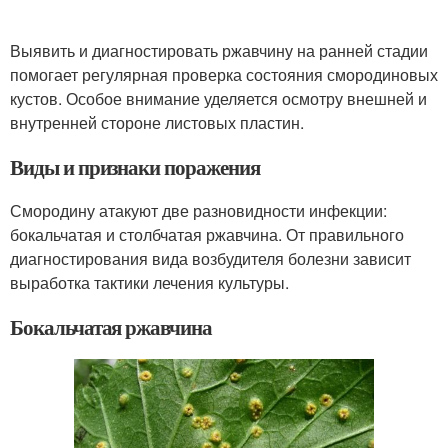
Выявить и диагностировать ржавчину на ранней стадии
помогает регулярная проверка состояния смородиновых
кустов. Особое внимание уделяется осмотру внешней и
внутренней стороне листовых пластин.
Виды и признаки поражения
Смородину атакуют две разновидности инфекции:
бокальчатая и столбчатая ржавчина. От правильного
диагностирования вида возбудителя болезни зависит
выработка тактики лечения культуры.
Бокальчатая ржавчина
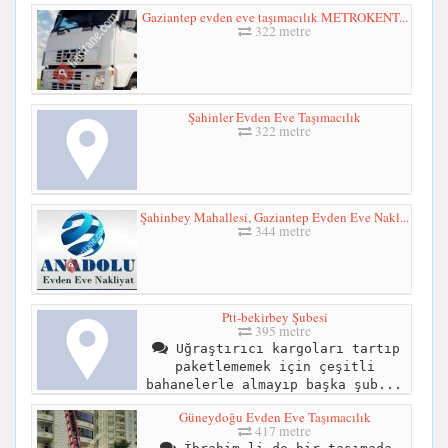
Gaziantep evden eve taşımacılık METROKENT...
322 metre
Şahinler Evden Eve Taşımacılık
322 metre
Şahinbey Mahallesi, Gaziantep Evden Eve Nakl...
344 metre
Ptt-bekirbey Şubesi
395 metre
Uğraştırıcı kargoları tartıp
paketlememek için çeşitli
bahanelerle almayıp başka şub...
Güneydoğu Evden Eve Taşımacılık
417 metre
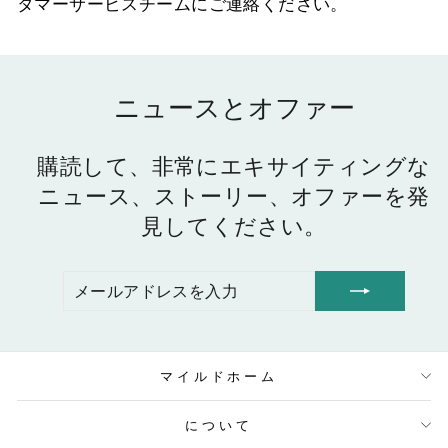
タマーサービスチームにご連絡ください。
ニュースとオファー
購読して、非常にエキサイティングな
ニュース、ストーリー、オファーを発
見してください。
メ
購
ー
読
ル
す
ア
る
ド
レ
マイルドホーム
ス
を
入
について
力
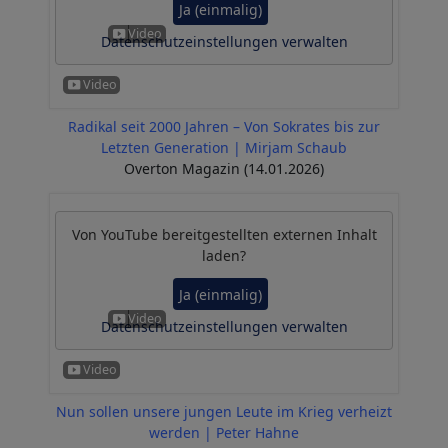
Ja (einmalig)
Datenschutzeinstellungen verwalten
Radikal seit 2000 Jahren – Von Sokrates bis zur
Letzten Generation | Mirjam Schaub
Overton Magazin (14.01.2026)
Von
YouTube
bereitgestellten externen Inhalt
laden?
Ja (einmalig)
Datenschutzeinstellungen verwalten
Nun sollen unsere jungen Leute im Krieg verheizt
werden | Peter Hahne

——————

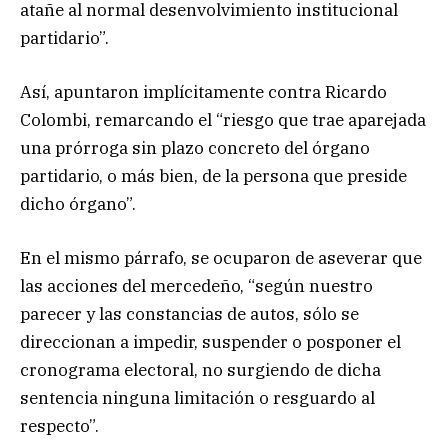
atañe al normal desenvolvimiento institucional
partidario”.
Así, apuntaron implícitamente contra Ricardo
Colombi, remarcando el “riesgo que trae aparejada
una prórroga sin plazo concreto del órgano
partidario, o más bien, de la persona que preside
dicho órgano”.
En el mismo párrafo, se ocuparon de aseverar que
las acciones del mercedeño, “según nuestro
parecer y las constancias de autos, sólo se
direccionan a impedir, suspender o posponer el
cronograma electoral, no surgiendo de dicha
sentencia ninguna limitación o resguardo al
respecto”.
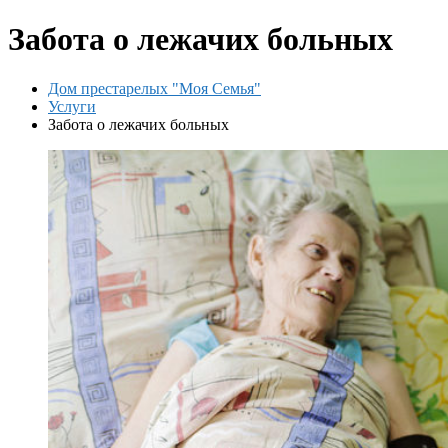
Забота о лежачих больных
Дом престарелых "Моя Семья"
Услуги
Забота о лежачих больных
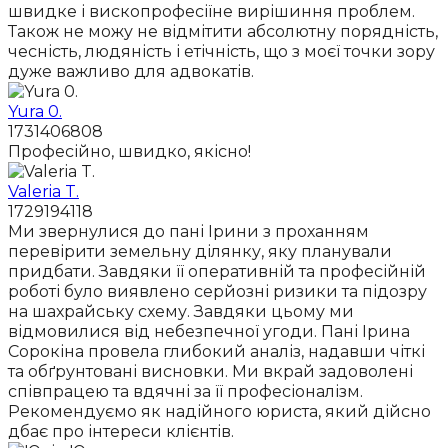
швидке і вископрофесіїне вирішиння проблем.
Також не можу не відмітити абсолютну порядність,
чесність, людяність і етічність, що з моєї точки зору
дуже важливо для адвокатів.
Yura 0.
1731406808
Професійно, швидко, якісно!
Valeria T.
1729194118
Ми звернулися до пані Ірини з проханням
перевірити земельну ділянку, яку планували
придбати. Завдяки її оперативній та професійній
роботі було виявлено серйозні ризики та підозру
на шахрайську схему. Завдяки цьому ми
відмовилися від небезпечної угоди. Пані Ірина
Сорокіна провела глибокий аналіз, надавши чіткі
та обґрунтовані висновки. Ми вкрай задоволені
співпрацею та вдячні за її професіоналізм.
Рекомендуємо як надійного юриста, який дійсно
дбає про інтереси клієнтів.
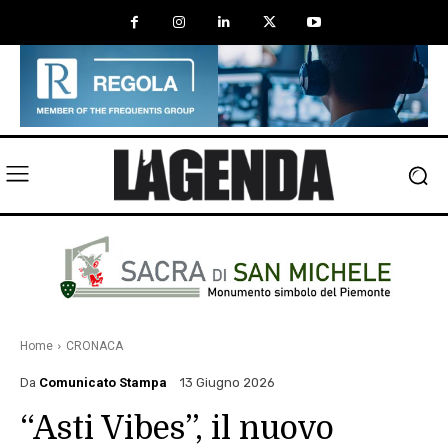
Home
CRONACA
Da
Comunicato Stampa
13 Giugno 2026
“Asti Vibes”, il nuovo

——————

◆ WHAT THE TASK REQUIRES ◆
Retype the lines above exactly as they appear, from the line containing "las acciones del" through the line containing "співпрацею та вдячні за її професіоналізм.", and leave out any pictures.

◆ SOLUTION ◆
las acciones del mercedeño, “según nuestro
parecer y las constancias de autos, sólo se
direccionan a impedir, suspender o posponer el
cronograma electoral, no surgiendo de dicha
sentencia ninguna limitación o resguardo al
respecto”.
Забота о лежачих больных
Дом престарелых "Моя Семья"
Услуги
Забота о лежачих больных
швидке і вископрофесіїне вирішиння проблем.
Також не можу не відмітити абсолютну порядність,
чесність, людяність і етічність, що з моєї точки зору
дуже важливо для адвокатів.
Yura 0.
1731406808
Професійно, швидко, якісно!
Valeria T.
1729194118
Ми звернулися до пані Ірини з проханням
перевірити земельну ділянку, яку планували
придбати. Завдяки її оперативній та професійній
роботі було виявлено серйозні ризики та підозру
на шахрайську схему. Завдяки цьому ми
відмовилися від небезпечної угоди. Пані Ірина
Сорокіна провела глибокий аналіз, надавши чіткі
та обґрунтовані висновки. Ми вкрай задоволені
співпрацею та вдячні за її професіоналізм.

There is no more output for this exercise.